= Required action =
In this exercise, every entry is to be copied exactly.

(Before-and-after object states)

● ● ● ●

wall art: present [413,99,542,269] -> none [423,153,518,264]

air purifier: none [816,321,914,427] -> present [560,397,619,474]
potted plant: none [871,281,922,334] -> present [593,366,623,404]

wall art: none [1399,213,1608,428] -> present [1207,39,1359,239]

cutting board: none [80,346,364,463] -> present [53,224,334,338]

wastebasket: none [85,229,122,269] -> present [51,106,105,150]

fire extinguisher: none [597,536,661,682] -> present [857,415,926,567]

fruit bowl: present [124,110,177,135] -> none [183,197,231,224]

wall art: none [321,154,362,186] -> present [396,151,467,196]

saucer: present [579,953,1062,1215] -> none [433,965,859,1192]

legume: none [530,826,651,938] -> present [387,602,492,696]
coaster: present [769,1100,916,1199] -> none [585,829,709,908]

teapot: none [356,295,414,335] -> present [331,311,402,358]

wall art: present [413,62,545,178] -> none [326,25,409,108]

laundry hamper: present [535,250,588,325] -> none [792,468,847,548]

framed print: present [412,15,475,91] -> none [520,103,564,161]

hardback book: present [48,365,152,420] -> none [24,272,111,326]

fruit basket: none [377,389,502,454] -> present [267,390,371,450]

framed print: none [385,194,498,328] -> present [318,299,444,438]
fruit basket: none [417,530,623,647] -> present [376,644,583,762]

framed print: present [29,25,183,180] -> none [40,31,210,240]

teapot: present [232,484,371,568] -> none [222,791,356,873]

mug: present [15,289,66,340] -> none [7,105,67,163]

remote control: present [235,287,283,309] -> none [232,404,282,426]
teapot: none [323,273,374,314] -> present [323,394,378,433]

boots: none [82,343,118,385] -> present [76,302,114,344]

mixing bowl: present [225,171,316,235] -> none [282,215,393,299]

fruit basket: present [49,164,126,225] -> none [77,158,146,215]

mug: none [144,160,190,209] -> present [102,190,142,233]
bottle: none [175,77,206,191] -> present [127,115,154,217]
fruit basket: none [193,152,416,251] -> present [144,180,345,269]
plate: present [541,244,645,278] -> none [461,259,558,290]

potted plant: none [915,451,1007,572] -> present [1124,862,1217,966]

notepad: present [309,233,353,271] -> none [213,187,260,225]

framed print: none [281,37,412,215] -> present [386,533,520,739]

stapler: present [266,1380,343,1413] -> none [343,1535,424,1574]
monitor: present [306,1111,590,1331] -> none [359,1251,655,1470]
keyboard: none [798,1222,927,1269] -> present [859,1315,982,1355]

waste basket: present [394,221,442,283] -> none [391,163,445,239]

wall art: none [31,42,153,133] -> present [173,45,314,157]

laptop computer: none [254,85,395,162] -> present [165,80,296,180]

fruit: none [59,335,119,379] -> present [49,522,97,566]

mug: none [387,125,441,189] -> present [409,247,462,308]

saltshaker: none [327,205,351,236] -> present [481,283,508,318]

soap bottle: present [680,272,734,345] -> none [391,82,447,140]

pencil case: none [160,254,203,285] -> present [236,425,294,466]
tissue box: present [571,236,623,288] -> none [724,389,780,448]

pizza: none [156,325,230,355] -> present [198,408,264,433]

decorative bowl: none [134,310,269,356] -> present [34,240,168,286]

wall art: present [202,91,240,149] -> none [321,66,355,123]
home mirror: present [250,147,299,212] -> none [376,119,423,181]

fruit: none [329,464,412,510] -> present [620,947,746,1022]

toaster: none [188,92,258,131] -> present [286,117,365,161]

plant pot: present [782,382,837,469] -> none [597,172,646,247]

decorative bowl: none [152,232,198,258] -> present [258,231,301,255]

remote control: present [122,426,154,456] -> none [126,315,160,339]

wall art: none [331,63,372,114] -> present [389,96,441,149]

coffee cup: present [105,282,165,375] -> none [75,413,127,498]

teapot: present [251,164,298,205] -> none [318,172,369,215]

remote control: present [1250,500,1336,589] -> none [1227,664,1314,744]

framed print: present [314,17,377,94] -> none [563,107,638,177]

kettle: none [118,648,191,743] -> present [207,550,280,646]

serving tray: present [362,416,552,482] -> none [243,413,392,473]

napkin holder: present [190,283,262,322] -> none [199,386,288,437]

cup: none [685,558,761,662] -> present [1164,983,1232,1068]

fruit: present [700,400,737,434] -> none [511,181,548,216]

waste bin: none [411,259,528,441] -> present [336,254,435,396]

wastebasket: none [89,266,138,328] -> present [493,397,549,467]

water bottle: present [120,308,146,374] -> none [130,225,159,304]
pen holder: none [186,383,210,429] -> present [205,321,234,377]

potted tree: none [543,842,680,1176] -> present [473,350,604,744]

● ● ● ●

= Written response =
wall art: present [413,99,542,269] -> none [423,153,518,264]

air purifier: none [816,321,914,427] -> present [560,397,619,474]
potted plant: none [871,281,922,334] -> present [593,366,623,404]

wall art: none [1399,213,1608,428] -> present [1207,39,1359,239]

cutting board: none [80,346,364,463] -> present [53,224,334,338]

wastebasket: none [85,229,122,269] -> present [51,106,105,150]

fire extinguisher: none [597,536,661,682] -> present [857,415,926,567]

fruit bowl: present [124,110,177,135] -> none [183,197,231,224]

wall art: none [321,154,362,186] -> present [396,151,467,196]

saucer: present [579,953,1062,1215] -> none [433,965,859,1192]

legume: none [530,826,651,938] -> present [387,602,492,696]
coaster: present [769,1100,916,1199] -> none [585,829,709,908]

teapot: none [356,295,414,335] -> present [331,311,402,358]

wall art: present [413,62,545,178] -> none [326,25,409,108]

laundry hamper: present [535,250,588,325] -> none [792,468,847,548]

framed print: present [412,15,475,91] -> none [520,103,564,161]

hardback book: present [48,365,152,420] -> none [24,272,111,326]

fruit basket: none [377,389,502,454] -> present [267,390,371,450]

framed print: none [385,194,498,328] -> present [318,299,444,438]
fruit basket: none [417,530,623,647] -> present [376,644,583,762]

framed print: present [29,25,183,180] -> none [40,31,210,240]

teapot: present [232,484,371,568] -> none [222,791,356,873]

mug: present [15,289,66,340] -> none [7,105,67,163]

remote control: present [235,287,283,309] -> none [232,404,282,426]
teapot: none [323,273,374,314] -> present [323,394,378,433]

boots: none [82,343,118,385] -> present [76,302,114,344]

mixing bowl: present [225,171,316,235] -> none [282,215,393,299]

fruit basket: present [49,164,126,225] -> none [77,158,146,215]

mug: none [144,160,190,209] -> present [102,190,142,233]
bottle: none [175,77,206,191] -> present [127,115,154,217]
fruit basket: none [193,152,416,251] -> present [144,180,345,269]
plate: present [541,244,645,278] -> none [461,259,558,290]

potted plant: none [915,451,1007,572] -> present [1124,862,1217,966]

notepad: present [309,233,353,271] -> none [213,187,260,225]

framed print: none [281,37,412,215] -> present [386,533,520,739]

stapler: present [266,1380,343,1413] -> none [343,1535,424,1574]
monitor: present [306,1111,590,1331] -> none [359,1251,655,1470]
keyboard: none [798,1222,927,1269] -> present [859,1315,982,1355]

waste basket: present [394,221,442,283] -> none [391,163,445,239]

wall art: none [31,42,153,133] -> present [173,45,314,157]

laptop computer: none [254,85,395,162] -> present [165,80,296,180]

fruit: none [59,335,119,379] -> present [49,522,97,566]

mug: none [387,125,441,189] -> present [409,247,462,308]

saltshaker: none [327,205,351,236] -> present [481,283,508,318]

soap bottle: present [680,272,734,345] -> none [391,82,447,140]

pencil case: none [160,254,203,285] -> present [236,425,294,466]
tissue box: present [571,236,623,288] -> none [724,389,780,448]

pizza: none [156,325,230,355] -> present [198,408,264,433]

decorative bowl: none [134,310,269,356] -> present [34,240,168,286]

wall art: present [202,91,240,149] -> none [321,66,355,123]
home mirror: present [250,147,299,212] -> none [376,119,423,181]

fruit: none [329,464,412,510] -> present [620,947,746,1022]

toaster: none [188,92,258,131] -> present [286,117,365,161]

plant pot: present [782,382,837,469] -> none [597,172,646,247]

decorative bowl: none [152,232,198,258] -> present [258,231,301,255]

remote control: present [122,426,154,456] -> none [126,315,160,339]

wall art: none [331,63,372,114] -> present [389,96,441,149]

coffee cup: present [105,282,165,375] -> none [75,413,127,498]

teapot: present [251,164,298,205] -> none [318,172,369,215]

remote control: present [1250,500,1336,589] -> none [1227,664,1314,744]

framed print: present [314,17,377,94] -> none [563,107,638,177]

kettle: none [118,648,191,743] -> present [207,550,280,646]

serving tray: present [362,416,552,482] -> none [243,413,392,473]

napkin holder: present [190,283,262,322] -> none [199,386,288,437]

cup: none [685,558,761,662] -> present [1164,983,1232,1068]

fruit: present [700,400,737,434] -> none [511,181,548,216]

waste bin: none [411,259,528,441] -> present [336,254,435,396]

wastebasket: none [89,266,138,328] -> present [493,397,549,467]

water bottle: present [120,308,146,374] -> none [130,225,159,304]
pen holder: none [186,383,210,429] -> present [205,321,234,377]

potted tree: none [543,842,680,1176] -> present [473,350,604,744]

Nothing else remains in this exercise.